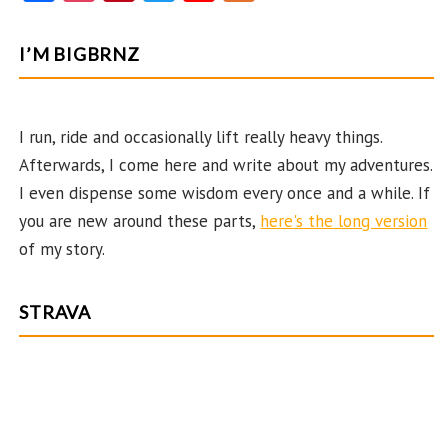
ce
st
nt
w
o
e
b
ag
er
itt
u
e
I’M BIGBRNZ
o
ra
es
er
T
d
o
m
t
u
k
b
I run, ride and occasionally lift really heavy things.
Afterwards, I come here and write about my adventures.
e
I even dispense some wisdom every once and a while. If
C
you are new around these parts,
here's the long version
ha
of my story.
n
n
STRAVA
el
::::
## WHAT TO DO
For each line above, output its wording exactly and leave out any picture.

## ANSWER TO THE PROBLEM
ce
st
nt
w
o
e
b
ag
er
itt
u
e
I’M BIGBRNZ
o
ra
es
er
T
d
o
m
t
u
k
b
I run, ride and occasionally lift really heavy things.
Afterwards, I come here and write about my adventures.
e
I even dispense some wisdom every once and a while. If
C
you are new around these parts,
here's the long version
ha
of my story.
n
n
STRAVA
el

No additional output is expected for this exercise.